Retrieve each line that contains the word "municipales" from the entries below.

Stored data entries
========================
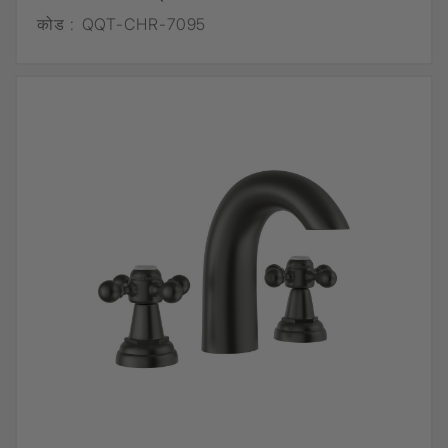
कोड :
QQT-CHR-7095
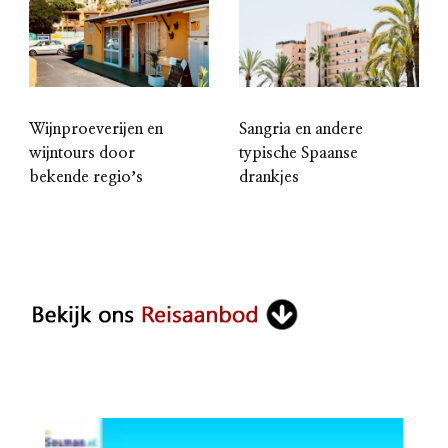
Wijnproeverijen en
Sangria en andere
wijntours door
typische Spaanse
bekende regioʼs
drankjes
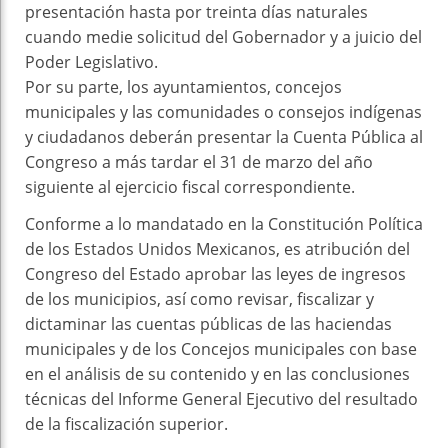
presentación hasta por treinta días naturales
cuando medie solicitud del Gobernador y a juicio del
Poder Legislativo.
Por su parte, los ayuntamientos, concejos
municipales y las comunidades o consejos indígenas
y ciudadanos deberán presentar la Cuenta Pública al
Congreso a más tardar el 31 de marzo del año
siguiente al ejercicio fiscal correspondiente.
Conforme a lo mandatado en la Constitución Política
de los Estados Unidos Mexicanos, es atribución del
Congreso del Estado aprobar las leyes de ingresos
de los municipios, así como revisar, fiscalizar y
dictaminar las cuentas públicas de las haciendas
municipales y de los Concejos municipales con base
en el análisis de su contenido y en las conclusiones
técnicas del Informe General Ejecutivo del resultado
de la fiscalización superior.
========================
> _TASK ANSWER_:
municipales y las comunidades o consejos indígenas
municipales y de los Concejos municipales con base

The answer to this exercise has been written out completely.